By Joan Janzen
This has been a year when people are asking if anything good happened in 2020? Someone told me they hope 2020 isn’t the trailer for the upcoming featured year of 2021.
We’re in the heart of the Christmas season, when people are typically more prone to kind gestures and generosity. This year is no exception. The healthcare workers at a senior care facility can prove it, because they were pleasantly surprised when a lady in the community presented each one of them with a handmade quilt in appreciation for all they do, especially in these challenging times.
One of the workers wrote, “It was the next best thing to a hug. We will think of her when we are snuggled up under them!”
Recently I saw an advertisement where frozen homemade unbaked buns were being sold. “I make them, you bake them” was the caption. The baker said she recently retired, and since she couldn’t spend the winter in a warmer climate as she usually does, she had some spare time on her hands. Now she donates the profits from her baking to the local food bank.

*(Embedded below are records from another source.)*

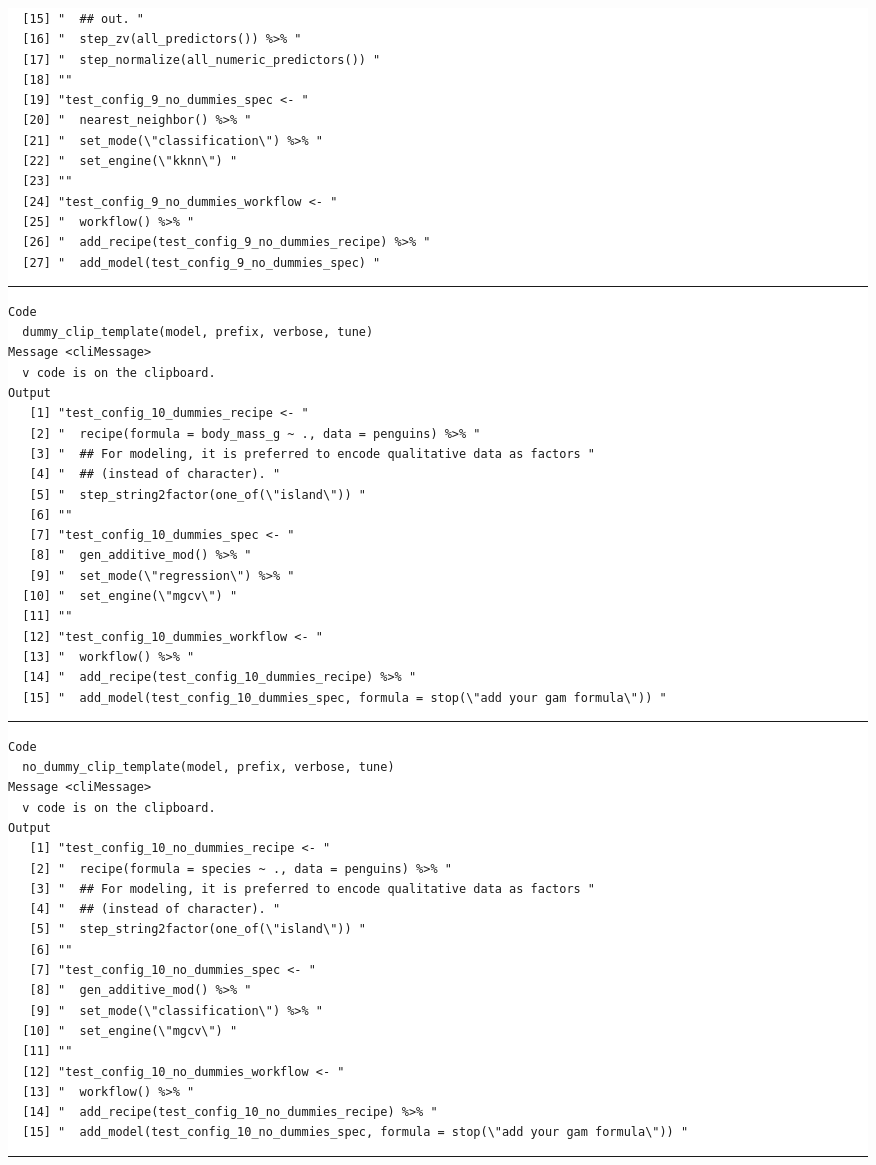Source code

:       [15] "  ## out. "                                                                
      [16] "  step_zv(all_predictors()) %>% "                                          
      [17] "  step_normalize(all_numeric_predictors()) "                               
      [18] ""                                                                          
      [19] "test_config_9_no_dummies_spec <- "                                         
      [20] "  nearest_neighbor() %>% "                                                 
      [21] "  set_mode(\"classification\") %>% "                                       
      [22] "  set_engine(\"kknn\") "                                                   
      [23] ""                                                                          
      [24] "test_config_9_no_dummies_workflow <- "                                     
      [25] "  workflow() %>% "                                                         
      [26] "  add_recipe(test_config_9_no_dummies_recipe) %>% "                        
      [27] "  add_model(test_config_9_no_dummies_spec) "                               

---

    Code
      dummy_clip_template(model, prefix, verbose, tune)
    Message <cliMessage>
      v code is on the clipboard.
    Output
       [1] "test_config_10_dummies_recipe <- "                                                  
       [2] "  recipe(formula = body_mass_g ~ ., data = penguins) %>% "                          
       [3] "  ## For modeling, it is preferred to encode qualitative data as factors "          
       [4] "  ## (instead of character). "                                                      
       [5] "  step_string2factor(one_of(\"island\")) "                                          
       [6] ""                                                                                   
       [7] "test_config_10_dummies_spec <- "                                                    
       [8] "  gen_additive_mod() %>% "                                                          
       [9] "  set_mode(\"regression\") %>% "                                                    
      [10] "  set_engine(\"mgcv\") "                                                            
      [11] ""                                                                                   
      [12] "test_config_10_dummies_workflow <- "                                                
      [13] "  workflow() %>% "                                                                  
      [14] "  add_recipe(test_config_10_dummies_recipe) %>% "                                   
      [15] "  add_model(test_config_10_dummies_spec, formula = stop(\"add your gam formula\")) "

---

    Code
      no_dummy_clip_template(model, prefix, verbose, tune)
    Message <cliMessage>
      v code is on the clipboard.
    Output
       [1] "test_config_10_no_dummies_recipe <- "                                                  
       [2] "  recipe(formula = species ~ ., data = penguins) %>% "                                 
       [3] "  ## For modeling, it is preferred to encode qualitative data as factors "             
       [4] "  ## (instead of character). "                                                         
       [5] "  step_string2factor(one_of(\"island\")) "                                             
       [6] ""                                                                                      
       [7] "test_config_10_no_dummies_spec <- "                                                    
       [8] "  gen_additive_mod() %>% "                                                             
       [9] "  set_mode(\"classification\") %>% "                                                   
      [10] "  set_engine(\"mgcv\") "                                                               
      [11] ""                                                                                      
      [12] "test_config_10_no_dummies_workflow <- "                                                
      [13] "  workflow() %>% "                                                                     
      [14] "  add_recipe(test_config_10_no_dummies_recipe) %>% "                                   
      [15] "  add_model(test_config_10_no_dummies_spec, formula = stop(\"add your gam formula\")) "

---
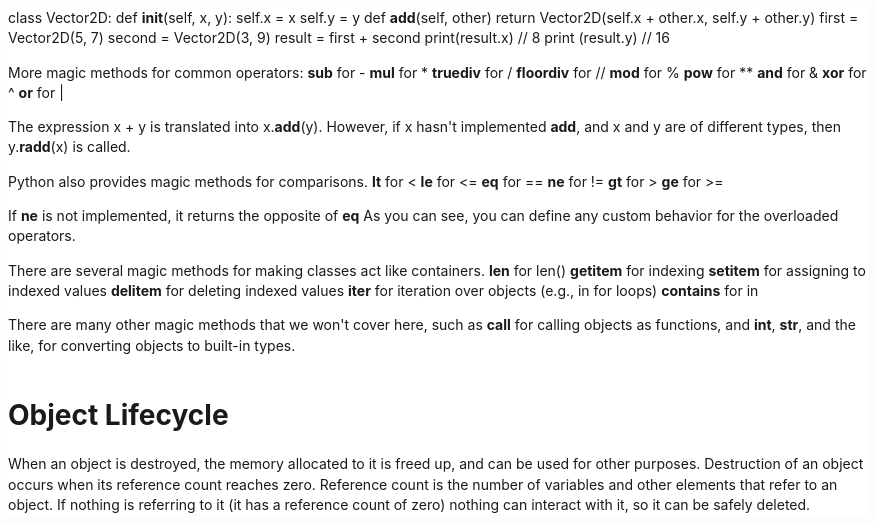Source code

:class Vector2D:
	def __init__(self, x, y):
		self.x = x
		self.y = y
	def __add__(self, other)
		return Vector2D(self.x + other.x, self.y + other.y)
first = Vector2D(5, 7)
second = Vector2D(3, 9)
result = first + second
print(result.x) // 8 
print (result.y) // 16  

More magic methods for common operators:
__sub__ for -
__mul__ for *
__truediv__ for /
__floordiv__ for //
__mod__ for %
__pow__ for **
__and__ for &
__xor__ for ^
__or__ for |

The expression x + y is translated into x.__add__(y).
However, if x hasn't implemented __add__, and x and y are of different types, then y.__radd__(x) is called.

Python also provides magic methods for comparisons.
__lt__ for <
__le__ for <=
__eq__ for ==
__ne__ for !=
__gt__ for >
__ge__ for >=

If __ne__ is not implemented, it returns the opposite of __eq__
As you can see, you can define any custom behavior for the overloaded operators.

There are several magic methods for making classes act like containers.
__len__ for len()
__getitem__ for indexing
__setitem__ for assigning to indexed values
__delitem__ for deleting indexed values
__iter__ for iteration over objects (e.g., in for loops)
__contains__ for in

There are many other magic methods that we won't cover here, such as __call__ for calling objects as functions, and __int__, __str__, and the like, for converting objects to built-in types.

# Object Lifecycle
When an object is destroyed, the memory allocated to it is freed up, and can be used for other purposes.
Destruction of an object occurs when its reference count reaches zero. Reference count is the number of variables and other elements that refer to an object.
If nothing is referring to it (it has a reference count of zero) nothing can interact with it, so it can be safely deleted.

I thought it was such an awesome gesture – calories for a cause. Besides there’s nothing better than homemade buns!
To prove that good things are stiff happening, a man named Marian Tupy co-authored a book called “10 Global Trends Every Smart Person Should Know”. The book’s authors claim “Things are not as bad as they appear”.
The authors also have a website devoted to spreading a realistic message about the state of the world. Tupy concludes the world is in a much better place than people realize. Their goal is to spread accurate information about what is going on in the world.
For example, he said since the 19th century and the industrial revolution, life expectancy has dramatically increased and poverty has decreased. From 1909 – 2013, we’ve added, cumulatively, 30 IQ points on a global average. This is a massive improvement, resulting from better nutrition and improved living conditions.
Also mentioned in the book is the increase in C02 in the atmosphere, which has resulted in increased vegetation. During the period from 1982 to 2016, added vegetation grew to the equivalent of the combined size of Alaska and Montana.
So, yes, this holiday season you can be encouraged because there are good things happening. Growing up, I would watch “A Charlie Brown Christmas” every Christmas holiday. Every Christmas Charlie Brown would complain that he wasn’t feeling happy at Christmas. And every Christmas Linus would recite his good news lines.
“For behold, I bring unto you good tidings of great joy, which shall be to all people. For unto you is born this day in the City of David a Saviour, which is Christ the Lord. And this shall be a sign unto you; Ye shall find the babe wrapped in swaddling clothes, lying in a manger. And suddenly there was with the angel a multitude of the heavenly host, praising God, and saying, ‘Glory to God in the highest, and on earth peace, good will toward men.”
Yes, there’s still good news to be heard this Christmas. From my family to yours, I wish you a blessed, good news kind of Christmas.